Sunday, January 27, 2013

The Shack, pt. I

This is not an academic post. If you read Verily Verily for the scholarly things I write—if you're one of the three people who fit that description—you can stop here.



This afternoon I started reading William Paul Young's book, The Shack. After reading the Foreword and the first four chapters, and I'm not sure how to react to this book. The one thing I cannot bring myself to say is that I like it. I don't like it. In fact, I hate it. Maybe I could like it if its story couldn't be true. If evil and death and sadness and brokenness and emptiness and guilt and loneliness were alien guests in the minds of storytellers. If parents didn't lose children and no one had to deal with losing a sibling. If this book were no nearer reality than Gene Roddenberry's tribbles or J. J. Abrams's . . . well, than J. J. Abrams's anything.

Two days ago I had a very difficult day, and I spent half of it crying in my office. Sometimes I can keep the full weight of the reality of my sister's loss out of mind. But not two days ago. Sometimes I can wrap myself in the warmth of my faith and trust that God has a plan, even if I cannot see it. But not two days ago. Sometimes I can strengthen my knees and my back to support the people around me, especially those who experience this loss as their own. But not two days ago. Two days ago I had a very difficult day.

And then my Dad called. It was good to hear his voice. It's good to talk to someone who feels the same pain I feel (though it hurts to know that he feels more of it). And it is good to have someone know the soothing comfort of that pain. Life shouldn't be normal. Not yet. So this pain makes me feel . . . I dunno, human, I guess. Talking with Dad feels the way I imagine war veterans feel when they talk with one another. Other people sympathize. Hell, everyone sympathizes. No one understands. But Dad does. And that makes it easier for me to let him shoulder my burden, and to try to help him lift his. So it was good to hear his voice.
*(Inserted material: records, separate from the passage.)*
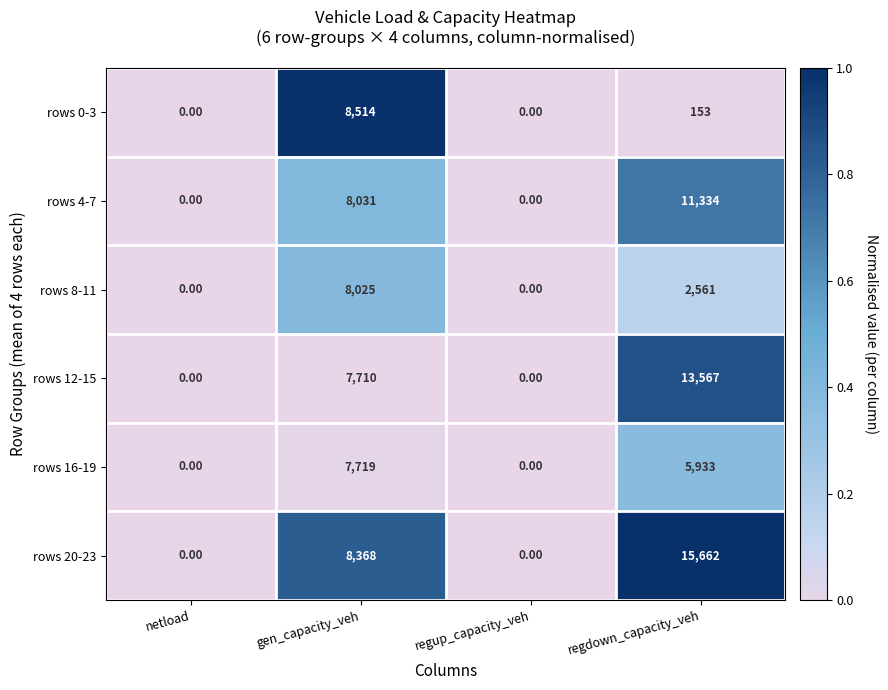

At which label does rows 8-11 first exceed 2561?

gen_capacity_veh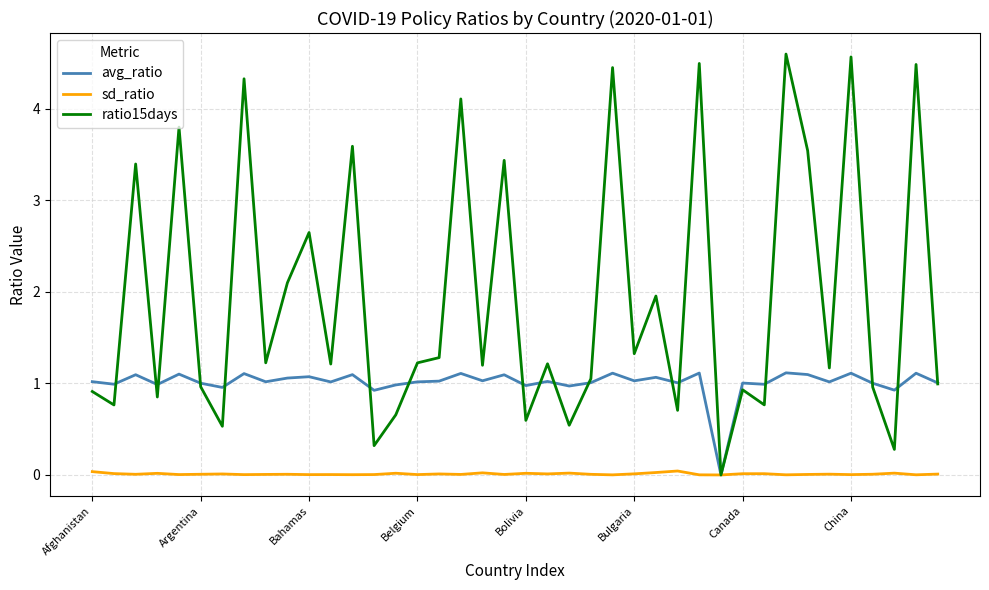

Rank the series by their maximum value, from lowest to highest.

sd_ratio, avg_ratio, ratio15days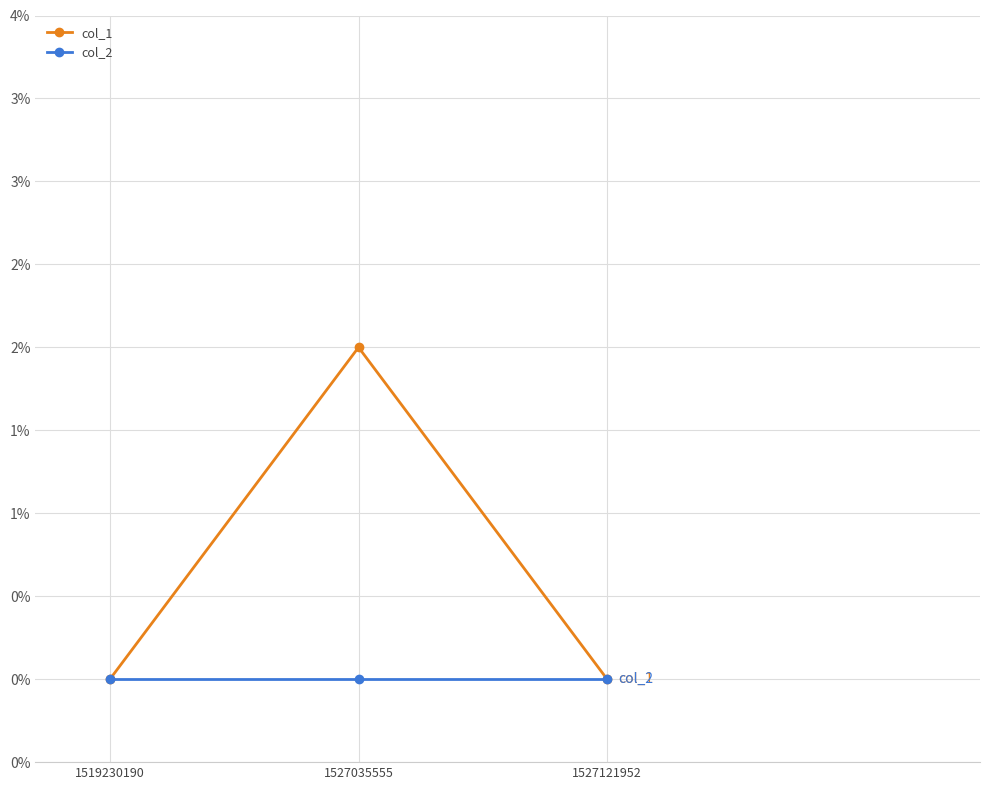

Reading left to right, what are all the values shown in this chart?

col_1: 1519230190=0	1527035555=2	1527121952=0
col_2: 1519230190=0	1527035555=0	1527121952=0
He told me that someone at work gave him The Shack and that he started reading it. He hadn't got very far, and he didn't really know what it was about. But this someone-at-work had been through something himself, and The Shack had apparently been helpful for him. So Dad was reading The Shack. I had heard of it. I think Andrea had even read it, back when the book was everywhere, like frogs in Egypt. But I didn't know anything about it. Dad didn't ask me to read it. But the idea of reading it with him—really, of reading any book with him—struck me as appropriate therapeutic. So yesterday I dropped two quarters on a used copy at McKay's. And now I'm reading The Shack, too.
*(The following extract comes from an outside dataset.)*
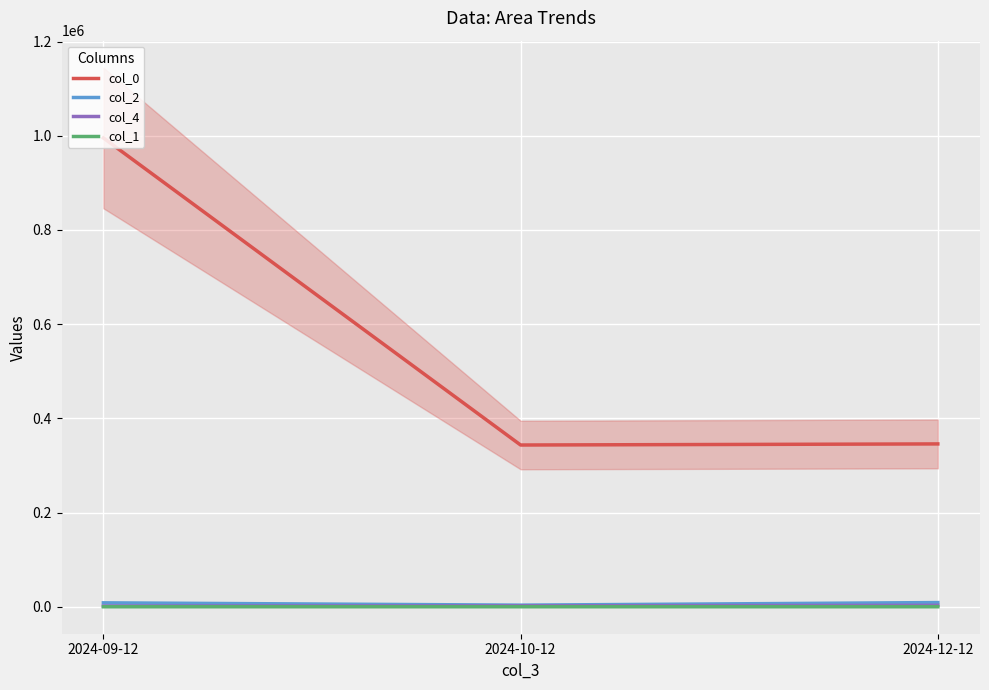

At which category is the sum across all series the highest?

2024-09-12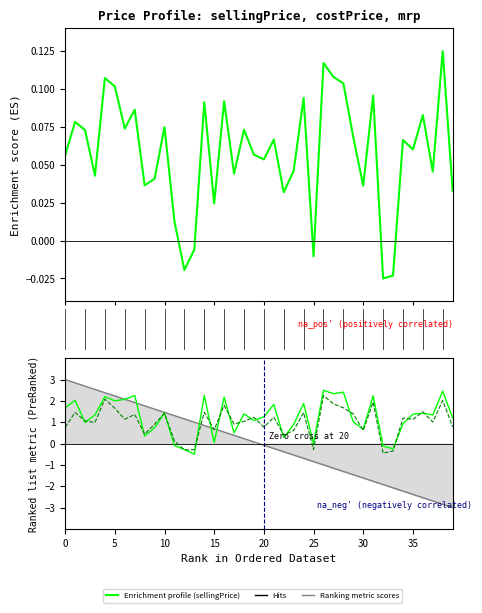

How many lines are shown in the chart?

4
And I don't think I can put it down. I don't want to describe the plot, especially if the two people who read Verily Verily happen to also be the two people who haven't read The Shack yet. But let me say, I'm reading this book not primarily as someone who has lost his sister. I'm reading it mostly as someone in love with a man who has lost his daughter, and as someone who has two daughters of his own. I'm reading it as a man who wants desperately to believe that he can keep all of this . . . this mess, this hurt, this filth, this pain, this . . . this sin away from his little girls. I'm scared that this book will make me face the fact of my powerlessness, of my impotence (and that's a rare word for a man to use of himself!).

So, no. I don't like this book. But I can't put it down. Because I don't want to avoid thinking about the things this book wants to make me think about. And because I don't want my Dad to read this book alone. And because I find myself thinking about my sister when I read it.

And because I want to believe that God still writes notes.